Kafka Reader allows you to read data from Kafka by using Kafka SDK for Java.
Background information
Apache Kafka is a fast, scalable, and distributed message system with high throughput
and fault tolerance. It is used to publish and subscribe to messages. Kafka features
high throughput, built-in partitioning, data replica, and fault tolerance, and can
be used to process a large number of messages.
Notice Kafka Reader supports only exclusive resource groups for Data Integration, but not
the shared resource group or custom resource groups. For more information, see Exclusive resource groups for Data Integration and Create a custom resource group for Data Integration.
How it works
Kafka Reader reads data from Kafka by using Kafka SDK for Java. The following version of Kafka SDK for Java is used:
<dependency>
<groupId>org.apache.kafka</groupId>
<artifactId>kafka-clients</artifactId>
<version>2.0.0</version>
</dependency>
Kafka Reader uses the following methods of Kafka SDK for Java. For more information,
visit the Kafka website.
- Use the Kafka consumer as the client that consumes messages.
org.apache.kafka.clients.consumer.KafkaConsumer<K,V>
- Query offsets based on the UNIX timestamp.
Map<TopicPartition,OffsetAndTimestamp> offsetsForTimes(Map<TopicPartition,Long> timestampsToSearch)
- Seek to the start offset.
public void seekToBeginning(Collection<TopicPartition> partitions)
- Seek to the end offset.
public void seekToEnd(Collection<TopicPartition> partitions)
- Seek to the specified offset.
public void seek(TopicPartition partition,long offset)
- Poll for data from the server.
public ConsumerRecords<K,V> poll(final Duration timeout)
Note Kafka Reader automatically commits offsets when it consumes data.
Parameters
Parameter | Description | Required |
---|---|---|
server | The address of the Kafka broker in the format of ip:port.

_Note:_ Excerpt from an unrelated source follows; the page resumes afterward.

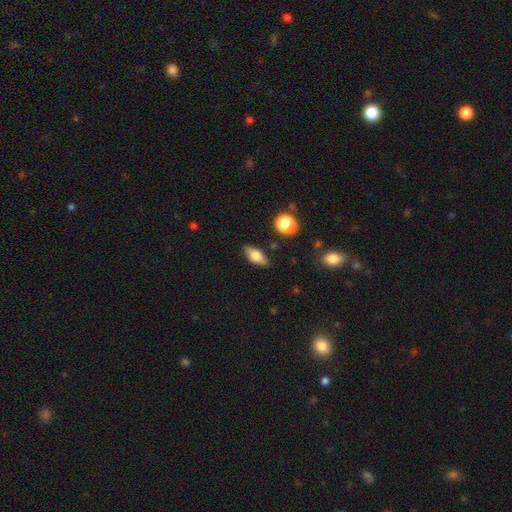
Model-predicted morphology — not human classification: This appears to be a smooth galaxy with no disk features (63%) that is in between round and cigar-shaped (78%). Merging: none (84%).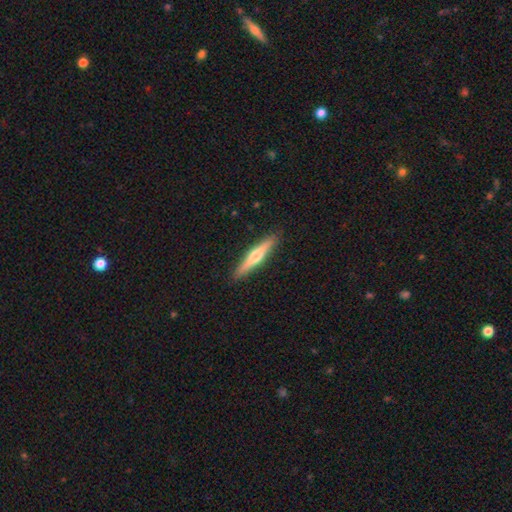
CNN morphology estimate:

You can specify only one broker address for the server parameter. However, make sure that DataWorks can use the address to access all the brokers in the Kafka cluster. |
Yes |
topic | The topic from which data is to be read in Kafka. Kafka maintains feeds of messages in topics. | Yes |
column | The columns to be read by Kafka Reader. Constant, data, and property columns are supported.
|
Yes |
keyType | The type of the key in the Kafka topic. Valid values: BYTEARRAY, DOUBLE, FLOAT, INTEGER, LONG, and SHORT. | Yes |
valueType | The type of the value in the Kafka topic. Valid values: BYTEARRAY, DOUBLE, FLOAT, INTEGER, LONG, and SHORT. | Yes |
beginDateTime | The start timestamp to consume data. This parameter defines the left boundary of the
left-closed, right-open interval. The value is a time string in the yyyymmddhhmmss format. It can be used in combination with scheduling properties. For more information, see Scheduling parameters.

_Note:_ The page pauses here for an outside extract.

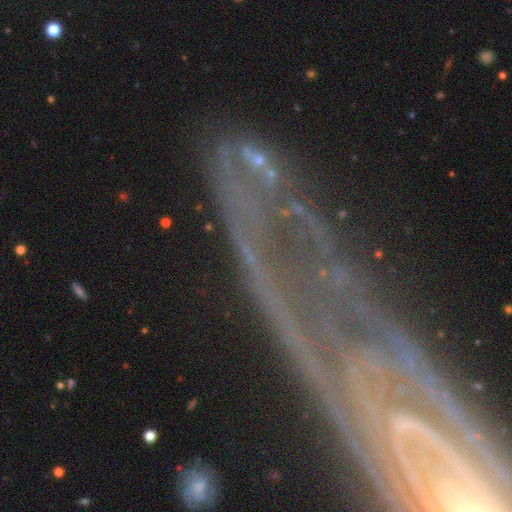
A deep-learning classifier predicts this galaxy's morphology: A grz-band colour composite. It shows a featured or disk galaxy (43%). Merging: none (65%).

Note Kafka 0.10.2 and later versions support this parameter.
|
You can use only one of the beginDateTime and beginOffset parameters.
Note The beginDateTime and endDateTime parameters must be used in pairs.
|
endDateTime | The end timestamp to consume data. This parameter defines the right boundary of the
left-closed, right-open interval. The value is a time string in the yyyymmddhhmmss format. It can be used in combination with scheduling properties. For more information, see Scheduling parameters.
Note Kafka 0.10.2 and later versions support this parameter.
|
You can use only one of the endDateTime and endOffset parameters.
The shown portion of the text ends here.